Konsequente Sicherungsmaßnahmen und internationale Terrorismusbekämpfung können das Risiko aber höchstens eindämmen. Ein wirklich zuverlässiger Schutz erfordert einen umfassenden Ansatz. Denn atomare Sicherheit, Abrüstung und Nuklearterrorismus hängen unmittelbar zusammen. Darum, so fordern die Atomgegner, muss eine wirksame Strategie den Ausstieg aus der Atomenergie und die globale Nichtverbreitung ebenso einschließen wie die Beseitigung von Kernwaffen und nuklearem Spaltmaterial. Da für Terroristen der Zugang zu atomarem Explosionsstoff die entscheidende Hürde bildet, wird die Gefahr erst mit dessen Vernichtung völlig gebannt sein.

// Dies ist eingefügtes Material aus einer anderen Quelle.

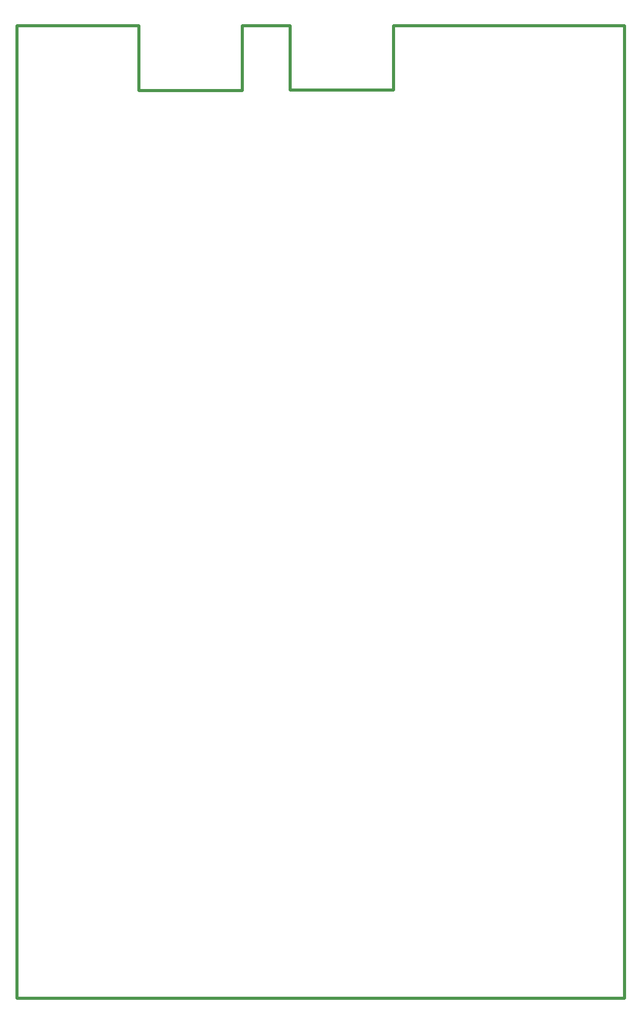
<source format=gm1>
G04 #@! TF.GenerationSoftware,KiCad,Pcbnew,6.0.1-79c1e3a40b~116~ubuntu20.04.1*
G04 #@! TF.CreationDate,2022-07-13T18:57:56+02:00*
G04 #@! TF.ProjectId,Power,506f7765-722e-46b6-9963-61645f706362,rev?*
G04 #@! TF.SameCoordinates,Original*
G04 #@! TF.FileFunction,Profile,NP*
%FSLAX46Y46*%
G04 Gerber Fmt 4.6, Leading zero omitted, Abs format (unit mm)*
G04 Created by KiCad (PCBNEW 6.0.1-79c1e3a40b~116~ubuntu20.04.1) date 2022-07-13 18:57:56*
%MOMM*%
%LPD*%
G01*
G04 APERTURE LIST*
G04 #@! TA.AperFunction,Profile*
%ADD10C,0.500000*%
G04 #@! TD*
G04 APERTURE END LIST*
D10*
X41950000Y-21000000D02*
X62050000Y-21000000D01*
X41950000Y-21000000D02*
X41950000Y-181000000D01*
X79050000Y-21000000D02*
X86950000Y-21000000D01*
X41950000Y-181000000D02*
X141950000Y-181000000D01*
X79050000Y-21000000D02*
X79050000Y-31700000D01*
X103950000Y-21000000D02*
X141950000Y-21000000D01*
X62050000Y-31700000D02*
X79050000Y-31700000D01*
X86950000Y-31600000D02*
X103950000Y-31600000D01*
X86950000Y-21000000D02*
X86950000Y-31600000D01*
X62050000Y-21000000D02*
X62050000Y-31700000D01*
X103950000Y-21000000D02*
X103950000Y-31600000D01*
X141950000Y-181000000D02*
X141950000Y-21000000D01*
M02*

</source>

Schon die gewaltige Masse von 3.755 Tonnen global verstreuten Spaltmaterials bildet eine hochgradige Risikoquelle. Im vergangenen Jahrzehnt hat die IAEO mehr als 650 Fälle aufgelistet, in denen radioaktives Material auf dem Schwarzmarkt gehandelt wurde, Tendenz steigend. Erst im Dezember 2005 gelang es verdeckten US-Ermittlern, im Ausland erworbenes Strahlenmaterial unbemerkt an Grenzübergängen zu Kanada und Mexiko einzuschmuggeln. Die Menge an Cäsium-137 hätte für den Bau von zwei radiologischen Bomben ausgereicht. Auch das Arsenal von weltweit immer noch über 27.000 Atomwaffen ist ein ständiger Gefahrenherd, weil es Terroristen den Zugriff auf nicht ausreichend gesicherte Lagerstätten oder durch die Bestechung korrupter Militärs ermöglicht. Statt der dringend erforderlichen nuklearen Abrüstung jedoch haben die Kernwaffenstaaten gerade eine neue Runde atomarer Aufrüstung begonnen.